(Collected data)
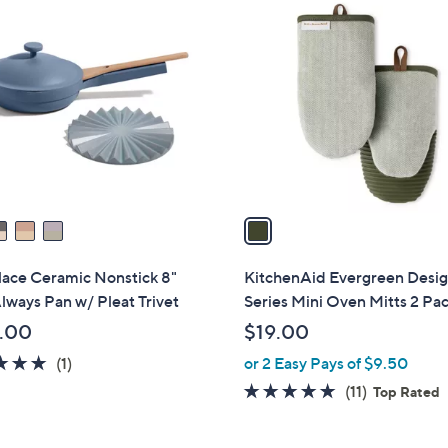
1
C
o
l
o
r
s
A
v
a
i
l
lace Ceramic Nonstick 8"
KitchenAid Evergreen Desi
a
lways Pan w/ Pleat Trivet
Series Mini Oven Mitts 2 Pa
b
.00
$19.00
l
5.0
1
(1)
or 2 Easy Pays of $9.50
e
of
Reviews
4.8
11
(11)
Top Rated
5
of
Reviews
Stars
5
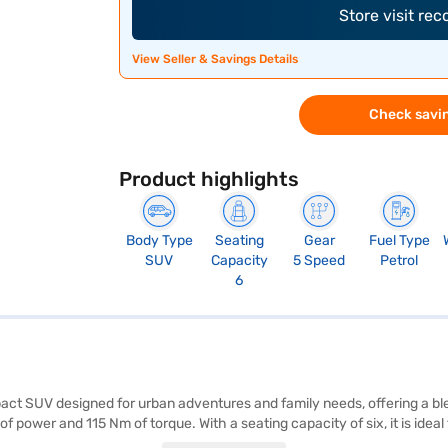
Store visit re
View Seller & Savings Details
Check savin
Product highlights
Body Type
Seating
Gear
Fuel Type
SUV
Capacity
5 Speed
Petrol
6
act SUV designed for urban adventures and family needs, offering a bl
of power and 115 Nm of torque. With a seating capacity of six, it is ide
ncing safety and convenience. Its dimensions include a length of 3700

...

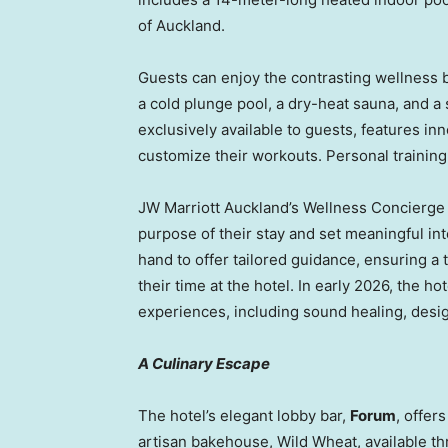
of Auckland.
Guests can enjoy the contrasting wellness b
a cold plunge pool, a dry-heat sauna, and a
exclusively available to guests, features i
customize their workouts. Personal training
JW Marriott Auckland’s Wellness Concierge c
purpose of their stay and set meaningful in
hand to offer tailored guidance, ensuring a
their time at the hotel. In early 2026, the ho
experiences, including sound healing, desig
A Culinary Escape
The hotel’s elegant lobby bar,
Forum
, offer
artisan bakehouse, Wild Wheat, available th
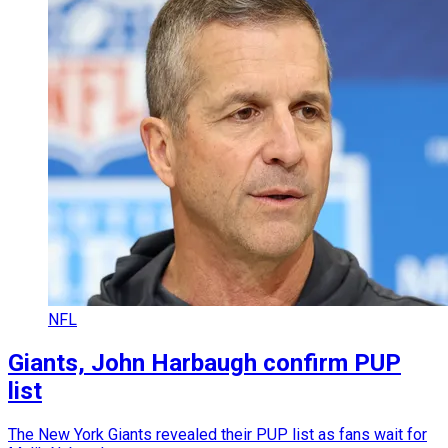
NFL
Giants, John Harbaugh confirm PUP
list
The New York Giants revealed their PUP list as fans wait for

--

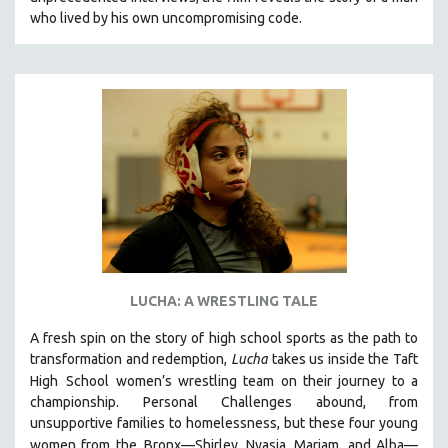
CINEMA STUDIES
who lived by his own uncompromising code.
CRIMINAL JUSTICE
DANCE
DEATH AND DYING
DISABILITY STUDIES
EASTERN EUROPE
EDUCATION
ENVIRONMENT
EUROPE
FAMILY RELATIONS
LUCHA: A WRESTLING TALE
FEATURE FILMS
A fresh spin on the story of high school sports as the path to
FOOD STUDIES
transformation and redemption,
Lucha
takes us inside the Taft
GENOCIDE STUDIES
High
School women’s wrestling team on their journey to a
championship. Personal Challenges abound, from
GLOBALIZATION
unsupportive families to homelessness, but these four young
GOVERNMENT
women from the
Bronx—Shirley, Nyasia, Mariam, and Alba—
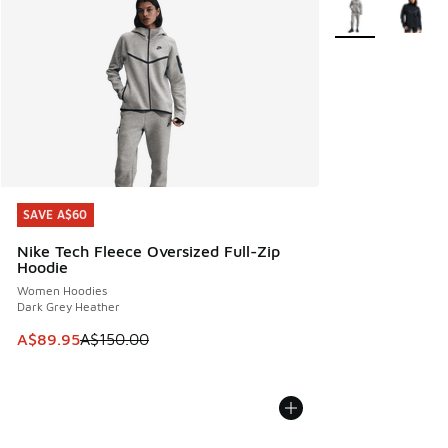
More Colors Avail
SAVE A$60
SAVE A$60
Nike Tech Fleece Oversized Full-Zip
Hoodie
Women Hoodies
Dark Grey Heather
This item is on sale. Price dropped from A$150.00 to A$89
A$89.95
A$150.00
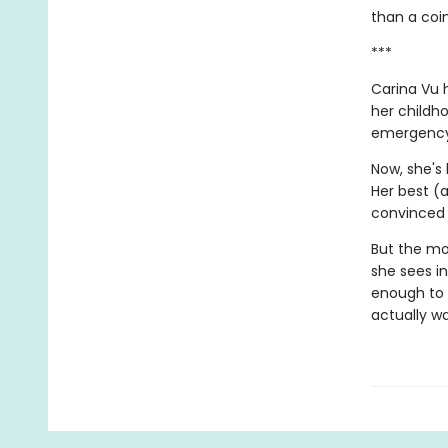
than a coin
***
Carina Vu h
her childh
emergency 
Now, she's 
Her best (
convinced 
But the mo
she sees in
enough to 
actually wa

Task details: Reproduce the lines from the one containing "Store visit re" through the one containing "ncing safety and", inclusive, changing "Petrol" to "Diesel" and keeping everything else the same. Give only those lines.

Response area:
Store visit re
View Seller & Savings Details
Check savin
Product highlights
Body Type
Seating
Gear
Fuel Type
SUV
Capacity
5 Speed
Diesel
6
act SUV designed for urban adventures and family needs, offering a bl
of power and 115 Nm of torque. With a seating capacity of six, it is ide
ncing safety and convenience. Its dimensions include a length of 3700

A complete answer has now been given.